Science discoveries and evolution of technologies are interdependent and inextricable. For instance, it took centuries to identify the cause of cholera, 2 years to identify the cause of AIDS and about 2 weeks to identify the cause of severe acute respiratory syndrome (SARS) (Whitmore, 2004).  Reasonably, one will expect that time is money and with the decrease in time needed to scientifically identify disease causes down to genetic composition due improvement in technology, reduction in costs associated with R & D will be attainable.

Finally, for medical product industry to improve its public image they must be totally transparent in both the actual cost of their product development and scientific data generated to support their product claims. In other words, they must avoid by all means any form of ghostwriting, conflict of interest or undue influence to mention but a few (Singer, & Wilson, 2009).

References

Herper, M. (2012). The Truly Staggering Cost Of Inventing New Drugs. Forbes. Retrieved from http://www.forbes.com/sites/matthewherper/2012/02/10/the-truly- staggering-cost-of-inventing-new-drugs/.

Kliff, S. (2012). The history of health-care costs. Retrieved from http://www.washingtonpost. com/blogs/wonkblog/post/health-care-cost-growth-flat-in-2010/2012/01/09/g IQAe5h FmP_blog.html.

Meredith, P. (2005). The truth about drug companies: How they deceive us and what to do about it. Retrieved from http://www.motherjones.com/politics/2004/09/truth-about-drug- companies.

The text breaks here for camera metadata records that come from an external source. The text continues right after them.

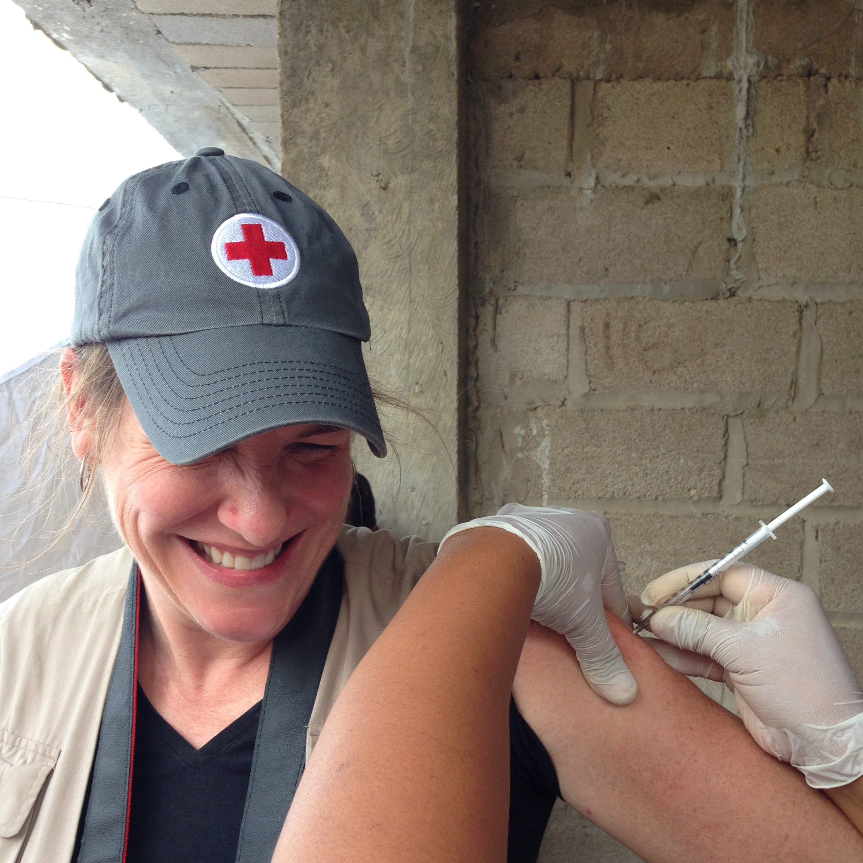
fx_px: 1100
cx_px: 432
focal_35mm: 39
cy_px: 553
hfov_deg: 42.8
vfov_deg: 42.4
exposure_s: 1/164
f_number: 2.4
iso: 50
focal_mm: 4.12
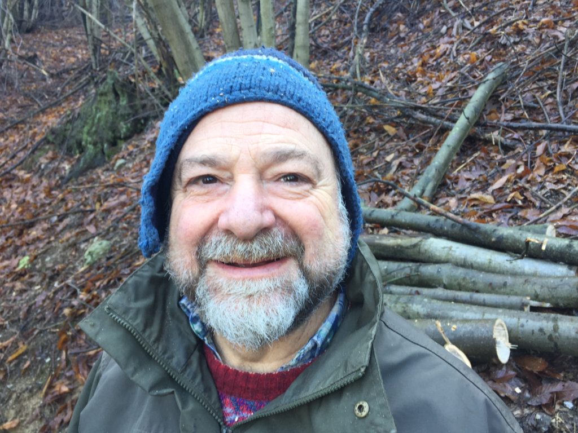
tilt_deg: +0.9
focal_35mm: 29
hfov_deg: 61.7
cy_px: 216
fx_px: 484
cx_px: 289
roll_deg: -1.8
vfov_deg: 48.2
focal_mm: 4.15
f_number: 2.2
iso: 40
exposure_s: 1/50
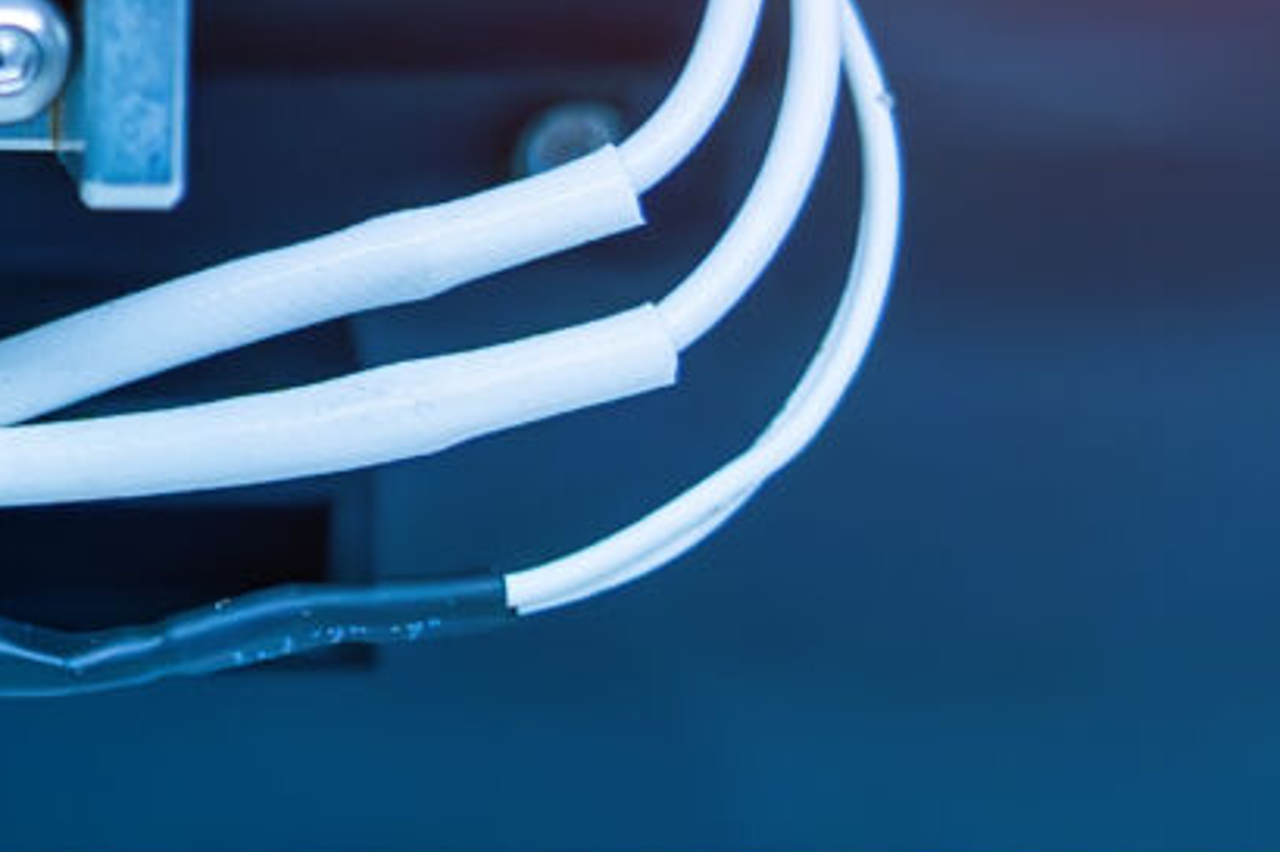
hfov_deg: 7.9
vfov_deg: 5.4
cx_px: -603
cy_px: -23
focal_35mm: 256
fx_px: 9098
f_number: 3.2
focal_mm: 42
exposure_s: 1/320
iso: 2000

NG. R. (2009). Drugs: From discovery to approval (2nd ed.). Hoboken, NJ: Wiley-Blackwell.

Singer, N., & Wilson, D. (2009). Medical editors push for ghost-writing crackdown. The New York Times. Retrieved from http://www.nytimes.com/2009/09/18/business /18ghost.html? scp=3&sq=medical%20journal%20ghost%20writer&st=cse

Whitmore, E. (2004). Development of FDA-regulated medical products: Prescription drugs, biologics, and medical devices. Milwaukee, WI: ASQ Quality Press.